---------- DOCUMENT TEXT ----------

On Wednesday 15 March 2006 08:27, Patrick Van der Veken wrote:
> Kern Sibbald wrote:
> > On Tuesday 14 March 2006 22:18, Patrick Van der Veken wrote:
> >> Ryan Novosielski wrote:
> >>> Are your JOBS set to expire soon enough to recycle the tape? There are
> >>> per-job retention periods to contend with.
> >>
> >> Hi Ryan,
> >>
> >> I do not think this is relevant as the Bacula manual clearly states that
> >> Bacula will always take the shortest of the all retention periods (Job,
> >> File, Volume) into account? In our case, job retention is a year.
> >
> > This is probably not a very good idea (having a long job retention and
> > shorter volume retention). The problem is that your jobs will not be
> > regularly pruned from your volumes, so when Bacula wants a new volume,
> > none will be purged and it will need to do volume pruning. At that point,
> > with your setup there will be be a lot of work to do, which will slow
> > down backups, and Volume pruning is not guaranteed to completely prune
> > the volume if it exceeds the maximum pruning size that Bacula permits. So
> > failures like you are seeing might occur.
>
> Hi Kern,
>
> Now I am getting pretty confused. The Bacula manual states (under
> "Catalog Maintenance"):
>
> "As mentioned above, once the File records are removed from the
> database, you will no longer be able to restore individual files from
> the Job. However, as long as the Job record remains in the database, you
> will be able to restore all the files backuped for the Job (on version
> 1.37 and later). As a consequence, it is generally a good idea to retain
> the Job records much longer than the File records."
>
> So what is the recommendation on Job/File/Volume Retention? 

Under most circumstances I can think of, any commercial shop should attempt to 
retain volumes with Full backups for at least a year.  In most cases where I 
have heard of pruning problems, users are running on what I call the "hairy 
edge" expecting their volumes to be recycled very quickly in a short period 
of time (days).

----------

#### [WORK TO DO]
1) According to the Bacula retention thread, why is it a poor idea to set a long job retention with a shorter volume retention? Answer in one to three sentences.
2) From the Bacula retention thread, extract the passage starting at "Under most circumstances" and ending at "of time (days).".
The data on shapes in motion has no role in any of this.

---------- ITEMS ----------

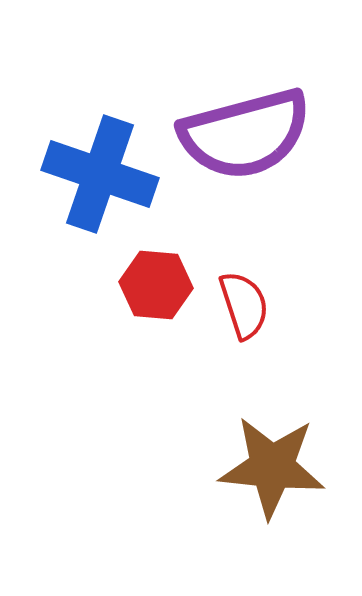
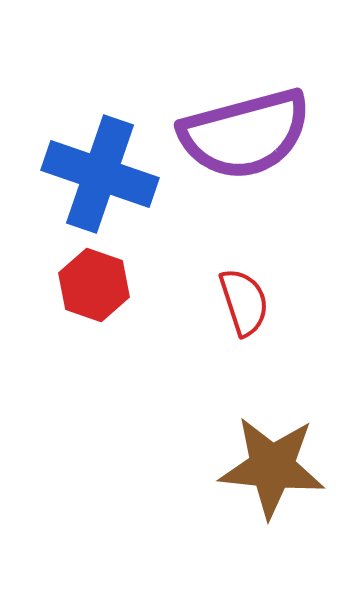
red hexagon: moved 62 px left; rotated 14 degrees clockwise
red semicircle: moved 3 px up
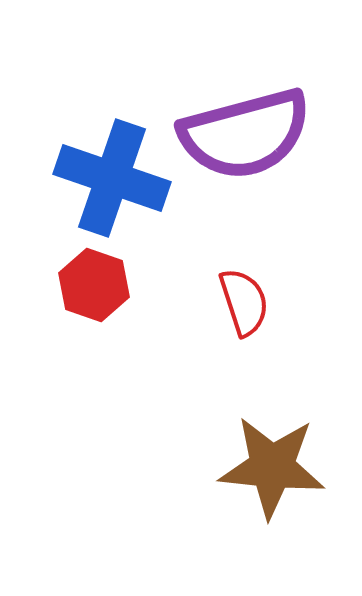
blue cross: moved 12 px right, 4 px down
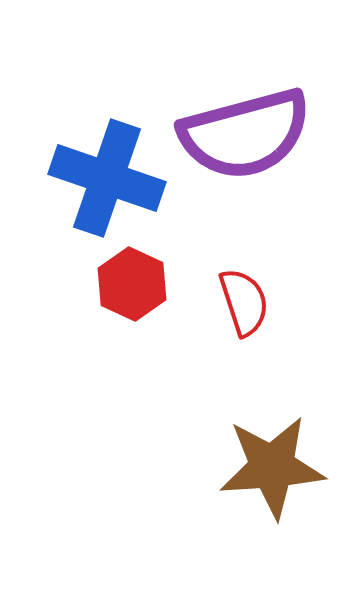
blue cross: moved 5 px left
red hexagon: moved 38 px right, 1 px up; rotated 6 degrees clockwise
brown star: rotated 10 degrees counterclockwise
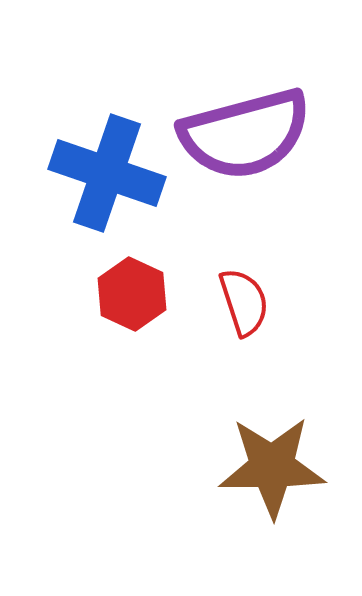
blue cross: moved 5 px up
red hexagon: moved 10 px down
brown star: rotated 4 degrees clockwise
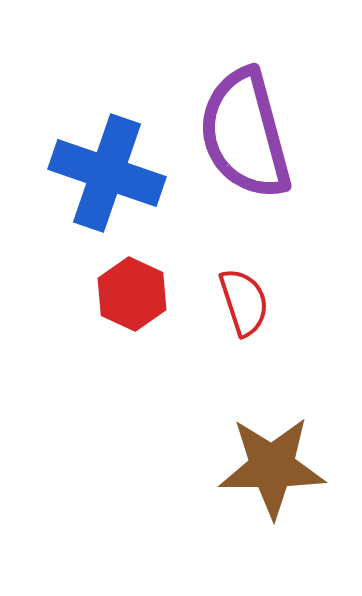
purple semicircle: rotated 90 degrees clockwise
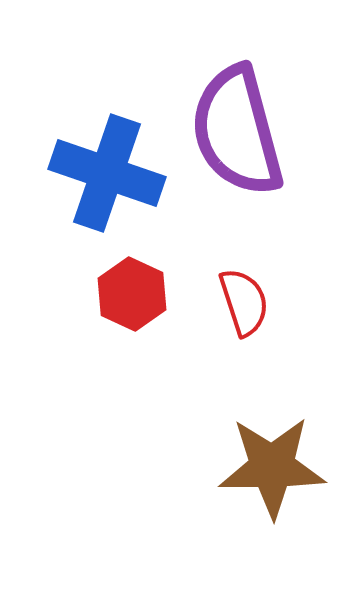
purple semicircle: moved 8 px left, 3 px up
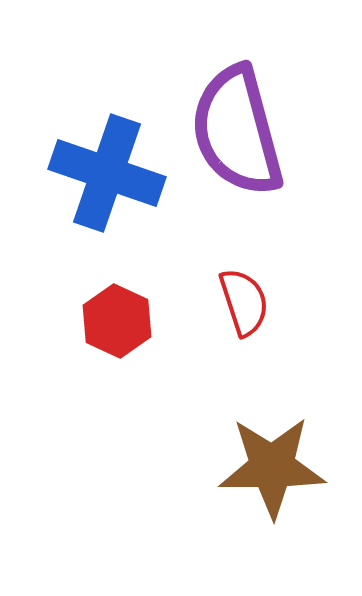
red hexagon: moved 15 px left, 27 px down
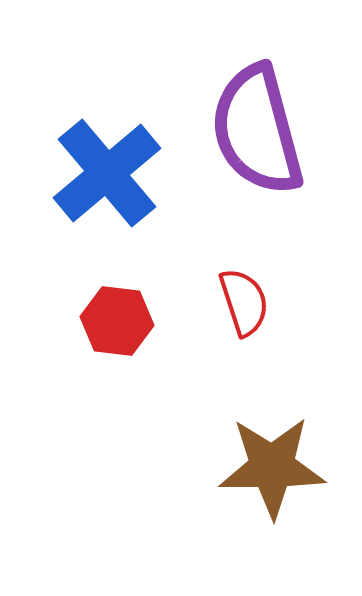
purple semicircle: moved 20 px right, 1 px up
blue cross: rotated 31 degrees clockwise
red hexagon: rotated 18 degrees counterclockwise
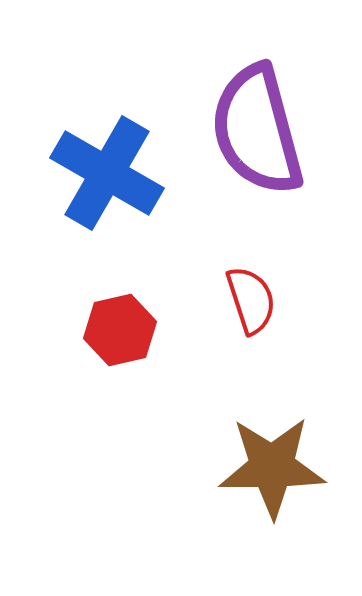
blue cross: rotated 20 degrees counterclockwise
red semicircle: moved 7 px right, 2 px up
red hexagon: moved 3 px right, 9 px down; rotated 20 degrees counterclockwise
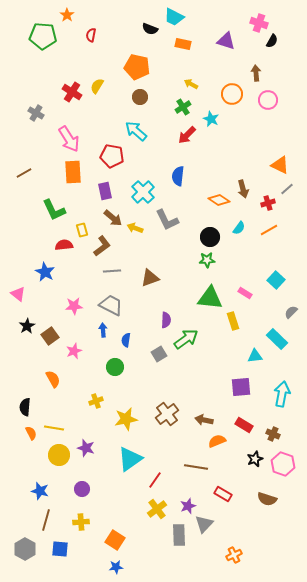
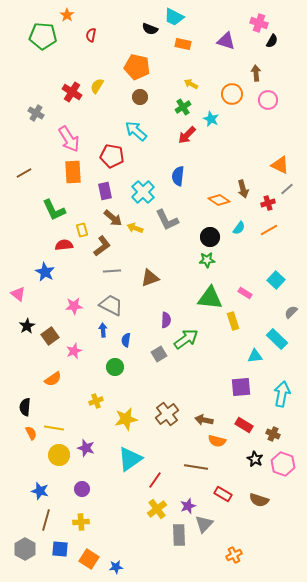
orange semicircle at (53, 379): rotated 84 degrees clockwise
orange semicircle at (217, 441): rotated 144 degrees counterclockwise
black star at (255, 459): rotated 21 degrees counterclockwise
brown semicircle at (267, 499): moved 8 px left, 1 px down
orange square at (115, 540): moved 26 px left, 19 px down
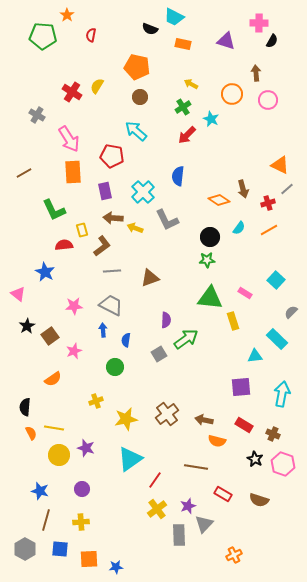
pink cross at (259, 23): rotated 18 degrees counterclockwise
gray cross at (36, 113): moved 1 px right, 2 px down
brown arrow at (113, 218): rotated 144 degrees clockwise
orange square at (89, 559): rotated 36 degrees counterclockwise
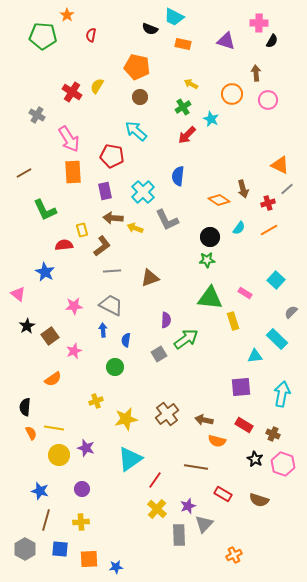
green L-shape at (54, 210): moved 9 px left
yellow cross at (157, 509): rotated 12 degrees counterclockwise
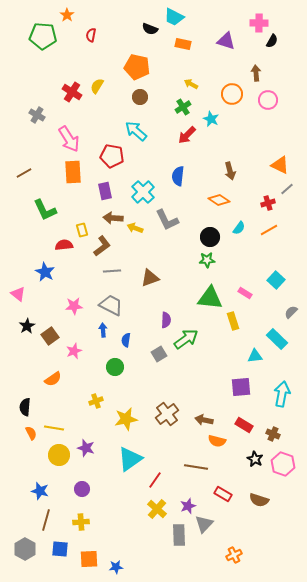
brown arrow at (243, 189): moved 13 px left, 18 px up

----------

#### [ANSWERS TO THE TASKS]
1) Jobs will not be pruned from the volumes regularly, so when Bacula wants a new volume, none will have been purged and it will have to do volume pruning. That pruning involves a lot of work that slows down backups, and it may not completely prune a volume that exceeds Bacula's maximum pruning size, so failures can occur.

2)
Under most circumstances I can think of, any commercial shop should attempt to 
retain volumes with Full backups for at least a year.  In most cases where I 
have heard of pruning problems, users are running on what I call the "hairy 
edge" expecting their volumes to be recycled very quickly in a short period 
of time (days).